In 2002, then-EPA Administrator Christy Todd Whitman agreed with her team of scientists and physicians working in Libby that a "Public Health Emergency" should be declared because of the severe toxicity of the asbestos contamination in the insulation. The declaration would have authorized and provided money for intensified health studies that would quantify the threat from the Libby asbestos, expand the cleanup of the town and the homes, and conduct an extensive publicity campaign to notify homeowners and workers of the dangers from exposure to Zonolite.

Thousands of pages of e-mails, letters and reports document intense efforts from the White House to block the declaration, especially the part that would require the government to tell millions of homeowners that they could be living with a toxic threat in their attic and walls.

In May 2003, EPA said it was launching a "national consumer awareness campaign to provide homeowners with important information on vermiculite attic insulation which may contain asbestos."

It promised extensive television and radio ads, a "blitz" of appearances on national and local news show, the distribution of "tens of thousands" of posters and warning brochures in home improvement stores.

It never happened.

In August, Sen. Max Baucus brought current EPA Administrator Steven Johnson to Libby for a hearing on why EPA headquarters thwarted efforts to institute the emergency declaration. When the Montana Democrat threatened to subpoena the documents showing what happened, Johnson agreed to provide them.

For decades, millions of pounds of the shiny vermiculite ore was shipped from Libby to processing plants throughout North America. High capacity ovens transformed the vermiculite into featherweight, silvery fluff used in scores of consumer and construction products from potting soil to insulation.

Grace documents show that the bulk of residential Zonolite sales were north of a line running from northern California through Denver and St. Louis to Philadelphia.
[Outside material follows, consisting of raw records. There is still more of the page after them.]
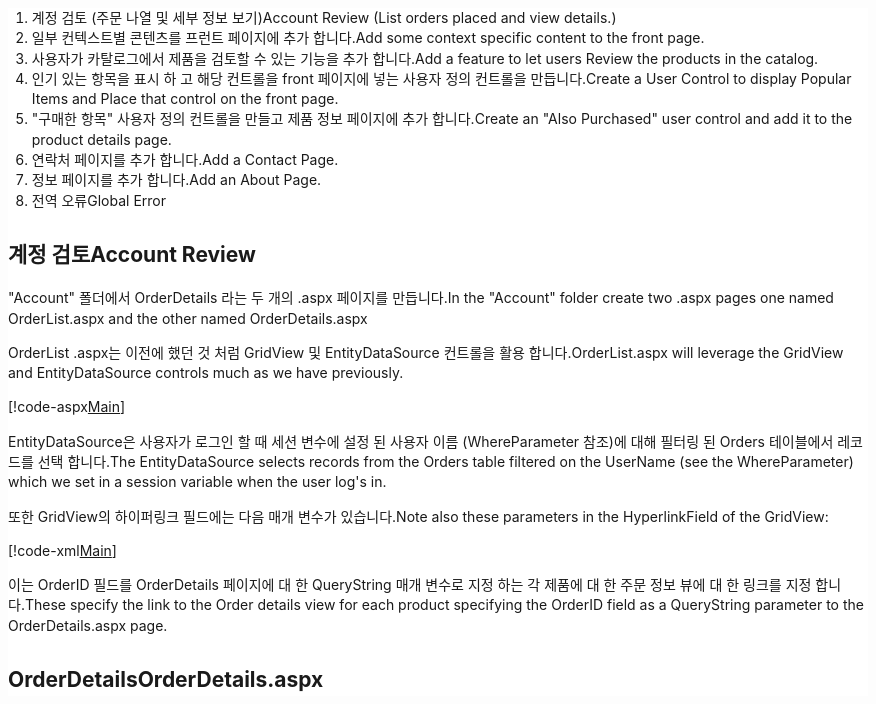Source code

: 1. <span data-ttu-id="e7f30-112">계정 검토 (주문 나열 및 세부 정보 보기)</span><span class="sxs-lookup"><span data-stu-id="e7f30-112">Account Review (List orders placed and view details.)</span></span>
2. <span data-ttu-id="e7f30-113">일부 컨텍스트별 콘텐츠를 프런트 페이지에 추가 합니다.</span><span class="sxs-lookup"><span data-stu-id="e7f30-113">Add some context specific content to the front page.</span></span>
3. <span data-ttu-id="e7f30-114">사용자가 카탈로그에서 제품을 검토할 수 있는 기능을 추가 합니다.</span><span class="sxs-lookup"><span data-stu-id="e7f30-114">Add a feature to let users Review the products in the catalog.</span></span>
4. <span data-ttu-id="e7f30-115">인기 있는 항목을 표시 하 고 해당 컨트롤을 front 페이지에 넣는 사용자 정의 컨트롤을 만듭니다.</span><span class="sxs-lookup"><span data-stu-id="e7f30-115">Create a User Control to display Popular Items and Place that control on the front page.</span></span>
5. <span data-ttu-id="e7f30-116">"구매한 항목" 사용자 정의 컨트롤을 만들고 제품 정보 페이지에 추가 합니다.</span><span class="sxs-lookup"><span data-stu-id="e7f30-116">Create an "Also Purchased" user control and add it to the product details page.</span></span>
6. <span data-ttu-id="e7f30-117">연락처 페이지를 추가 합니다.</span><span class="sxs-lookup"><span data-stu-id="e7f30-117">Add a Contact Page.</span></span>
7. <span data-ttu-id="e7f30-118">정보 페이지를 추가 합니다.</span><span class="sxs-lookup"><span data-stu-id="e7f30-118">Add an About Page.</span></span>
8. <span data-ttu-id="e7f30-119">전역 오류</span><span class="sxs-lookup"><span data-stu-id="e7f30-119">Global Error</span></span>

## <a id="_Toc260221674"></a><span data-ttu-id="e7f30-120">계정 검토</span><span class="sxs-lookup"><span data-stu-id="e7f30-120">Account Review</span></span>

<span data-ttu-id="e7f30-121">"Account" 폴더에서 OrderDetails 라는 두 개의 .aspx 페이지를 만듭니다.</span><span class="sxs-lookup"><span data-stu-id="e7f30-121">In the "Account" folder create two .aspx pages one named OrderList.aspx and the other named OrderDetails.aspx</span></span>

<span data-ttu-id="e7f30-122">OrderList .aspx는 이전에 했던 것 처럼 GridView 및 EntityDataSource 컨트롤을 활용 합니다.</span><span class="sxs-lookup"><span data-stu-id="e7f30-122">OrderList.aspx will leverage the GridView and EntityDataSource controls much as we have previously.</span></span>

[!code-aspx[Main](tailspin-spyworks-part-7/samples/sample1.aspx)]

<span data-ttu-id="e7f30-123">EntityDataSource은 사용자가 로그인 할 때 세션 변수에 설정 된 사용자 이름 (WhereParameter 참조)에 대해 필터링 된 Orders 테이블에서 레코드를 선택 합니다.</span><span class="sxs-lookup"><span data-stu-id="e7f30-123">The EntityDataSource selects records from the Orders table filtered on the UserName (see the WhereParameter) which we set in a session variable when the user log's in.</span></span>

<span data-ttu-id="e7f30-124">또한 GridView의 하이퍼링크 필드에는 다음 매개 변수가 있습니다.</span><span class="sxs-lookup"><span data-stu-id="e7f30-124">Note also these parameters in the HyperlinkField of the GridView:</span></span>

[!code-xml[Main](tailspin-spyworks-part-7/samples/sample2.xml)]

<span data-ttu-id="e7f30-125">이는 OrderID 필드를 OrderDetails 페이지에 대 한 QueryString 매개 변수로 지정 하는 각 제품에 대 한 주문 정보 뷰에 대 한 링크를 지정 합니다.</span><span class="sxs-lookup"><span data-stu-id="e7f30-125">These specify the link to the Order details view for each product specifying the OrderID field as a QueryString parameter to the OrderDetails.aspx page.</span></span>

## <a id="_Toc260221675"></a><span data-ttu-id="e7f30-126">OrderDetails</span><span class="sxs-lookup"><span data-stu-id="e7f30-126">OrderDetails.aspx</span></span>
Marketing, production and sales reports obtained by the government show heavy concentrations of Zonolite sold throughout Washington, Oregon, Idaho, Montana, Wyoming, California and in Canada.
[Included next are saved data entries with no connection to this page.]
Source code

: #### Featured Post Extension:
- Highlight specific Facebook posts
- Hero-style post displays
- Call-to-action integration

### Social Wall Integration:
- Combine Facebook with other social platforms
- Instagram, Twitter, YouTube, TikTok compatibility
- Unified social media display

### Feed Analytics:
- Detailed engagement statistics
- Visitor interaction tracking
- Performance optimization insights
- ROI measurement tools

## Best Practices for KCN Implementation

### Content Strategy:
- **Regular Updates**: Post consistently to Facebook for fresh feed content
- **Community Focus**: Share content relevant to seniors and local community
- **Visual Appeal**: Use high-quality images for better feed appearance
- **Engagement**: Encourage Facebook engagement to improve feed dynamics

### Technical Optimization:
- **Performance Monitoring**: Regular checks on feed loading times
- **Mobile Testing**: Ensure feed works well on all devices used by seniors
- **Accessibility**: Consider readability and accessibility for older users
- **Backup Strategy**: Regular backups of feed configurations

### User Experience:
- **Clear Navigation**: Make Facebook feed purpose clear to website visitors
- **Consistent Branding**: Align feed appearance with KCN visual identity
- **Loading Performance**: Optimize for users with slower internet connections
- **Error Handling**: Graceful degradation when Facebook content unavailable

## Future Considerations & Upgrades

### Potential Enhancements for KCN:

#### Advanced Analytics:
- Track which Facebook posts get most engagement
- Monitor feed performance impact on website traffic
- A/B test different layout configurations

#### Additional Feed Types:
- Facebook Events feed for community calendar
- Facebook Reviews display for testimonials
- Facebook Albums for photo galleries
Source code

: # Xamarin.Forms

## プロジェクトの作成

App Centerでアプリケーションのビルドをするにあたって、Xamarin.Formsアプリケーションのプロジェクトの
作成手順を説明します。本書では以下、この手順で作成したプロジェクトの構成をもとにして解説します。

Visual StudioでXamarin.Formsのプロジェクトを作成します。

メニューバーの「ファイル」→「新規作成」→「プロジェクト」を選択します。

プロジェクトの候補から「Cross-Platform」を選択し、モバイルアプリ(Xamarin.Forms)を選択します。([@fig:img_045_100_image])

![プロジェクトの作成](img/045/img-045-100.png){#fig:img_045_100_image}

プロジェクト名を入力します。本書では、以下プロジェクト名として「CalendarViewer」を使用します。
Exposure to tremolite asbestos in Libby caused asbestosis, mesothelioma and lung cancer among the miners, their family members and people who lived in town but had no direct connection to the mine.

Hundreds have died and government testing has found that thousands of other people who live or worked near Libby have signs of the disease.

The Seattle P-I disclosed the deaths in Libby eight years ago. Within months government health specialists involved with the victims of the Grace mine insisted that the toxicity of the tremolite that contaminated the vermiculite was alarmingly different, but it continues to fall under the same government regulations and tolerances established for the less lethal chrysotile form of asbestos.

Grace said it stopped producing the insulation in the late 1980s and most of its sites had been sold to other businesses. EPA investigators say the new owners of former processing plants may not have known that tons of asbestos-contaminated waste may have been buried on the property or was clinging to dust-covered rafters.

EPA headquarters told its regional offices to determine how many sites were contaminated. Some regions did elaborate sampling of soil, air and dust. Others did "windshield surveys" without leaving their car. Some regional offices did nothing.

"Based on these evaluations, 19 sites were found to be contaminated ... and needed to be cleaned," the GAO will report. But, it noted, in evaluating the sites EPA used a decades-old "1 percent rule," which said an area was "safe" if the asbestos found didn't exceed 1 percent.

For years many scientists and physicians from EPA and the National Centers for Disease Control were largely ignored by agency chiefs when they argued that that the 1 percent threshold was just an arbitrary number that industry supported.

As to the insulation in homes, EPA has posted a warning on its Web site and produced a pamphlet that will be sent to anyone who asks.

Said Miller, the Public Health Service physician:

"This is not how a public health crisis should be handled."